I remember the five-fingered ferns growing under the little waterfalls, bobbing their green fingers as the droplets struck them. And I remember the smells of the hills, wild azalea and a very distant skunk and the sweet cloy of lupin and horse sweat on harness. I remember the sweeping lovely dance of high buzzards against the sky and Tom looking long up at them, but I can’t remember that he ever said anything about them. I remember holding the bight of a line while Tom drove pegs and braided a splice. I remember the smell of crushed ferns in the creel and the delicate sweet odor of fresh damp rainbow trout lying so prettily on the green bed. And finally I can remember coming back to the rig and pouring rolled barley into the leather feed-bag and buckling it over the horse’s head behind the ears. And I have no sound of his voice or words in my ear; he is dark and silent and hugely warm in my memory.

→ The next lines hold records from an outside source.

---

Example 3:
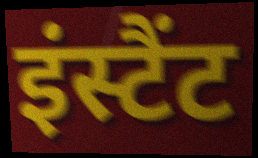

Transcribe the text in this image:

इंस्टैंट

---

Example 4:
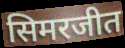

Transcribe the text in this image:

सिमरजीत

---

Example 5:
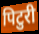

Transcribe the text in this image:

पिटुरीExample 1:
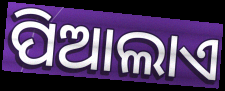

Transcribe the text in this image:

ପିଆଲାଏ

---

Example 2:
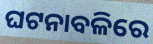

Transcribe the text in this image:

ଘଟନାବଳିରେ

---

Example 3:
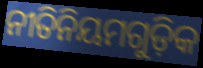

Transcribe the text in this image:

ନୀତିନିୟମଗୁଡ଼ିକ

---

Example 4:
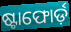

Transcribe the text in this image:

ଷ୍ଟାଫୋର୍ଡ଼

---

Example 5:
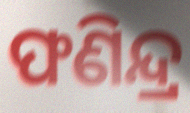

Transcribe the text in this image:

ଫଣିନ୍ଦ୍ର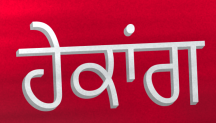
ਹੇਕਾਂਗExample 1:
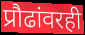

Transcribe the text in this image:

प्रौढांवरही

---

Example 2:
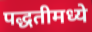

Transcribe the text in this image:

पद्धतीमध्ये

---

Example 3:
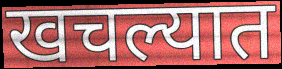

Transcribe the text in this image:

खचल्यात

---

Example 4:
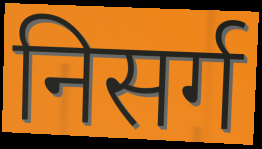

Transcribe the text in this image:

निसर्ग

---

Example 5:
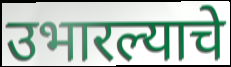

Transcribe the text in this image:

उभारल्याचे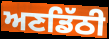
ਅਣਡਿੱਠੀ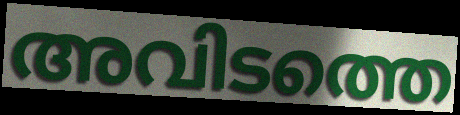
അവിടത്തെ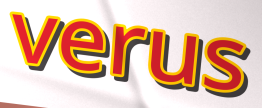
verus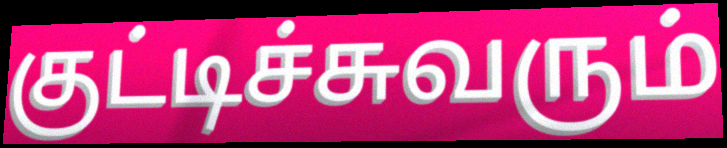
குட்டிச்சுவரும்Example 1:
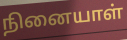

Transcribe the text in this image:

நினையாள்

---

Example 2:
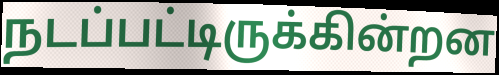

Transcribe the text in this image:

நடப்பட்டிருக்கின்றன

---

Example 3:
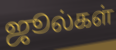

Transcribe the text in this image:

ஜூல்கள்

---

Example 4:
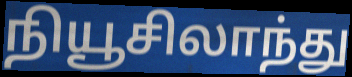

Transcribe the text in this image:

நியூசிலாந்து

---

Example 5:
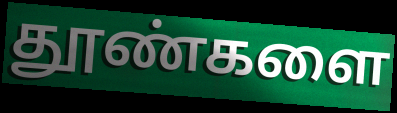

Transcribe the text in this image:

தூண்களை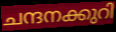
ചന്ദനക്കുറി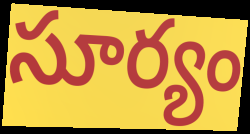
సూర్యం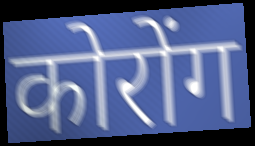
कोरोंगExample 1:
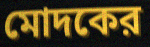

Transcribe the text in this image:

মোদকের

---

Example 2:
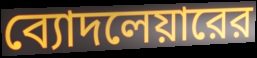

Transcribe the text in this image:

ব্যোদলেয়ারের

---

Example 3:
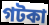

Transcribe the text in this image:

গটকা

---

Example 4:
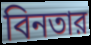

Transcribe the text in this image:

বিনতার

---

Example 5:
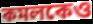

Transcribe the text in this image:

কমলকেও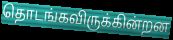
தொடங்கவிருக்கின்றனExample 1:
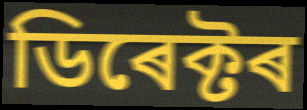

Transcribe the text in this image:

ডিৰেক্টৰ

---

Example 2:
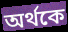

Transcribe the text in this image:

অৰ্থকে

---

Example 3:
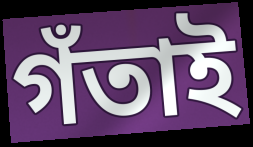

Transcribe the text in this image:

গঁতাই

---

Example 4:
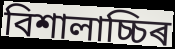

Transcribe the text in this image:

বিশালাচ্চিৰ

Tom felt his darkness. His father was beautiful and clever, his mother was short and mathematically sure. Each of his brothers and sisters had looks or gifts or fortune. Tom loved all of them passionately, but he felt heavy and earth-bound. He climbed ecstatic mountains and floundered in the rocky darkness between the peaks. He had spurts of bravery but they were bracketed in battens of cowardice.

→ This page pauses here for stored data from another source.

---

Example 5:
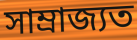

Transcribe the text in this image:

সাম্ৰাজ্যতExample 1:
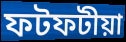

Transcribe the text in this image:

ফটফটীয়া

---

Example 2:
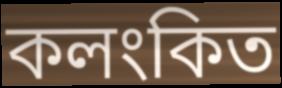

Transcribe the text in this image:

কলংকিত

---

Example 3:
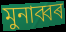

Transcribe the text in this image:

মুনাব্বৰ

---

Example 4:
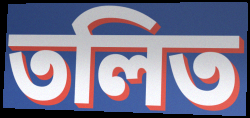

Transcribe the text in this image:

তলিত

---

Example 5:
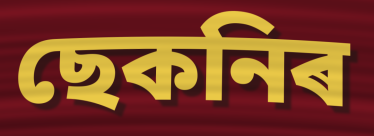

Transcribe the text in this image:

ছেকনিৰ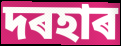
দৰহাৰ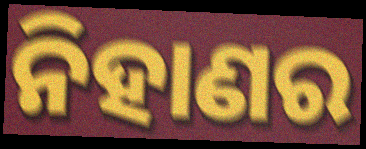
ନିହାଣର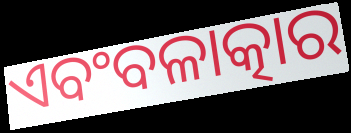
ଏବଂବଳାତ୍କାରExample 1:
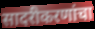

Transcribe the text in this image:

सादरीकरणांचा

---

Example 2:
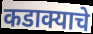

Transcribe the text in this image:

कडाक्याचे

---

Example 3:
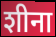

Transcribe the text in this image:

शीना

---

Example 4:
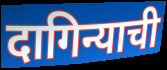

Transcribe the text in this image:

दागिन्याची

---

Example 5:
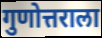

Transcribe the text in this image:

गुणोत्तराला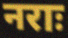
नराः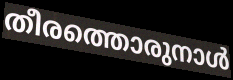
തീരത്തൊരുനാൾ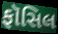
ફૉસિલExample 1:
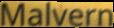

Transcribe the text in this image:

Malvern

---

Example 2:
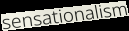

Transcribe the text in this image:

sensationalism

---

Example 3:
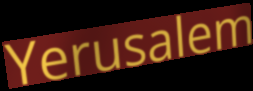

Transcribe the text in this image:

Yerusalem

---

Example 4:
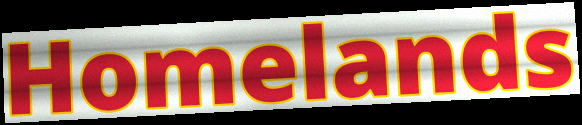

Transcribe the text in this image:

Homelands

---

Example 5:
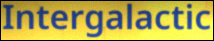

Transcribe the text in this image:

Intergalactic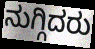
ನುಗ್ಗಿದರು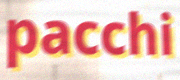
pacchiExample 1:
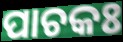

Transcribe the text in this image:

ପାଚକଃ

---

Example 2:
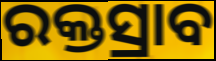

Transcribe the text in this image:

ରକ୍ତସ୍ରାବ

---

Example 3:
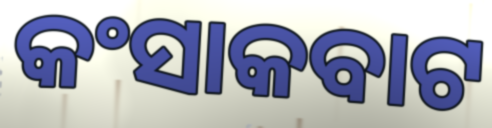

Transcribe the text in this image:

କଂସାକବାଟ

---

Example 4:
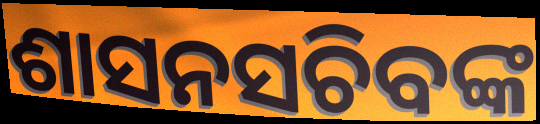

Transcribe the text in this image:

ଶାସନସଚିବଙ୍କ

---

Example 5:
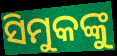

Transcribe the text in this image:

ସିମୁକଙ୍କୁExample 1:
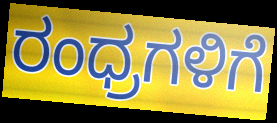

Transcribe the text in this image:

ರಂಧ್ರಗಳಿಗೆ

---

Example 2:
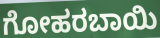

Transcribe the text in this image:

ಗೋಹರಬಾಯಿ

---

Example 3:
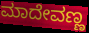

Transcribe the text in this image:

ಮಾದೇವಣ್ಣ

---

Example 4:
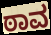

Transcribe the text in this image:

ಠಾವ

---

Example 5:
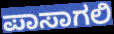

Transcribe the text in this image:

ಪಾಸಾಗಲಿ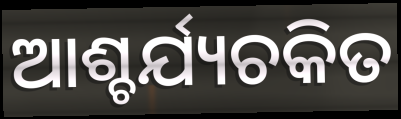
ଆଶ୍ଚର୍ଯ୍ୟଚକିତ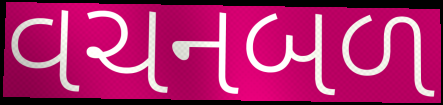
વચનબળ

Samuel said that Tom was quavering over greatness, trying to decide whether he could take the cold responsibility. Samuel knew his son’s quality and felt the potential of violence, and it frightened him, for Samuel had no violence—even when he hit Adam Trask with his fist he had no violence. And the books that came into the house, some of them secretly—well, Samuel rode lightly on top of a book and he balanced happily among ideas the way a man rides white rapids in a canoe. But Tom got into a book, crawled and groveled between the covers, tunneled like a mole among the thoughts, and came up with the book all over his face and hands.

Violence and shyness—Tom’s loins needed women and at the same time he did not think himself worthy of a woman. For long periods he would welter in a howling celibacy, and then he would take a train to San Francisco and roll and wallow in women, and then he would come silently back to the ranch, feeling weak and unfulfilled and unworthy, and he would punish himself with work, would plow and plant unprofitable land, would cut tough oakwood until his back was breaking and his arms were weary rags.

It is probable that his father stood between Tom and the sun, and Samuel’s shadow fell on him. Tom wrote secret poetry, and in those days it was only sensible to keep it secret. The poets were pale emasculates, and Western men held them in contempt. Poetry was a symptom of weakness, of degeneracy and decay. To read it was to court catcalls. To write it was to be suspected and ostracized. Poetry was a secret vice, and properly so. No one knows whether Tom’s poetry was any good or not, for he showed it to only one person, and before he died he burned every word. From the ashes in the stove there must have been a great deal of it.